To give you a more concrete example, consider a LightningModule
implemented with a setup
block:
class MyNet(ptl.LightningModule):
def __init__(self, conv1_width=6, conv2_width=16,
fc1_width=120, fc2_width=84,
dropout1=0.5, dropout2=0.5,
learning_rate=1e-3, **kwargs):
super().__init__()
self.conv1_width = conv1_width
self.conv2_width = conv2_width
self.fc1_width = fc1_width
self.fc2_width = fc2_width
self.dropout1 = dropout1
self.dropout2 = dropout2
self.learning_rate = learning_rate
self.unused_kwargs = kwargs
self.save_hyperparameters()
def setup(self, step):
self.conv1 = nn.Conv2d(3, self.conv1_width, 5)
self.pool = nn.MaxPool2d(2, 2)
self.conv2 = nn.Conv2d(self.conv1_width, self.conv2_width, 5)
self.fc1 = nn.Linear(self.conv2_width * 5 * 5, self.fc1_width)
self.drop1 = nn.Dropout(p=self.dropout1)
self.fc2 = nn.Linear(self.fc1_width, self.fc2_width)

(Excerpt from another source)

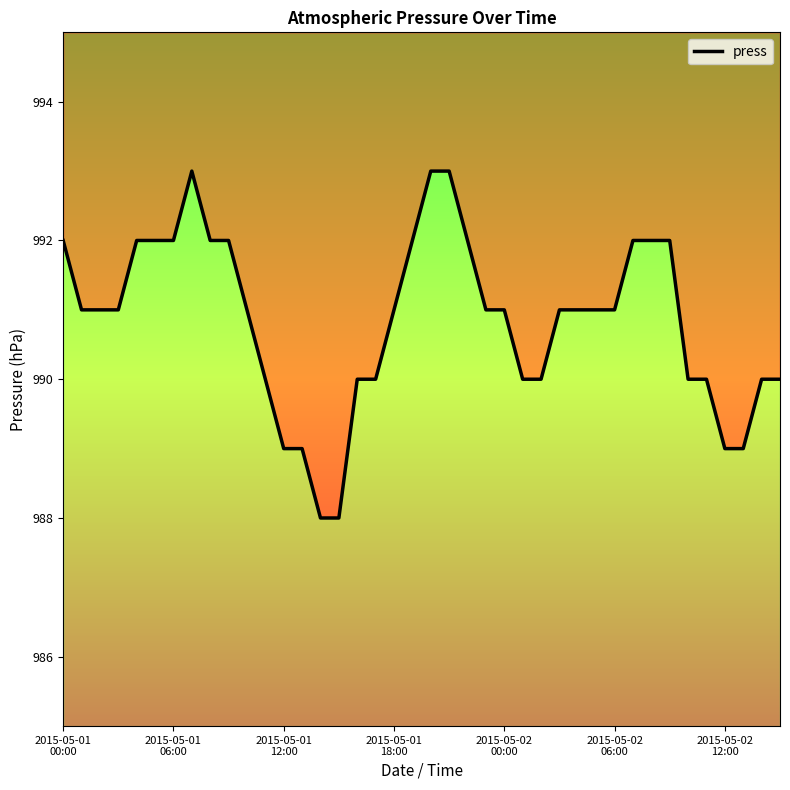

What is the greatest value displayed?

993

self.drop2 = nn.Dropout(p=self.dropout2)
self.fc3 = nn.Linear(self.fc2_width, 10)
self.criterion = nn.CrossEntropyLoss()
Then, running:
model = MyNet()
data = MyDataModule(data_dir='/tmp/pytorch-example/cifar-10-data')
trainer = Trainer(gpus=1, max_epochs=1)
trainer.fit(model, data)
Will train a model. However, when I try to save and load the model like this:
trainer.save_checkpoint('/tmp/pytorch-example/model.ckpt')
new_model = cifar10.MyNet.load_from_checkpoint(checkpoint_path='/tmp/pytorch-example/model.ckpt')
I get a RuntimeError
because of unexpected keys in the state_dict
, obviously because layer creation relies on the setup
block.
This is pretty easy to solve by doing:
my_checkpoint = torch.load('/tmp/pytorch-example/model.ckpt')
new_model = MyNet(my_checkpoint['hyper_parameters'])
new_model.setup('train')
new_model.load_state_dict(my_checkpoint['state_dict'])
However, running
trainer.fit(new_model, data)
resets the model weights by making a fresh call to setup
.
My work-around is to modify the __init__
and setup
methods in my LightningModule
as follows by adding an is_built
flag to self
:
class MyNet(ptl.LightningModule):
def __init__(self, ...,**kwargs):
super().__init__()
...
self.is_built = False
def setup(self, step):
if not self.is_built:
...
self.is_built = True
else:
pass
but I’m not really sure how this is going to behave down the line when I want to start using some of the cooler Lightning features, like parallelization.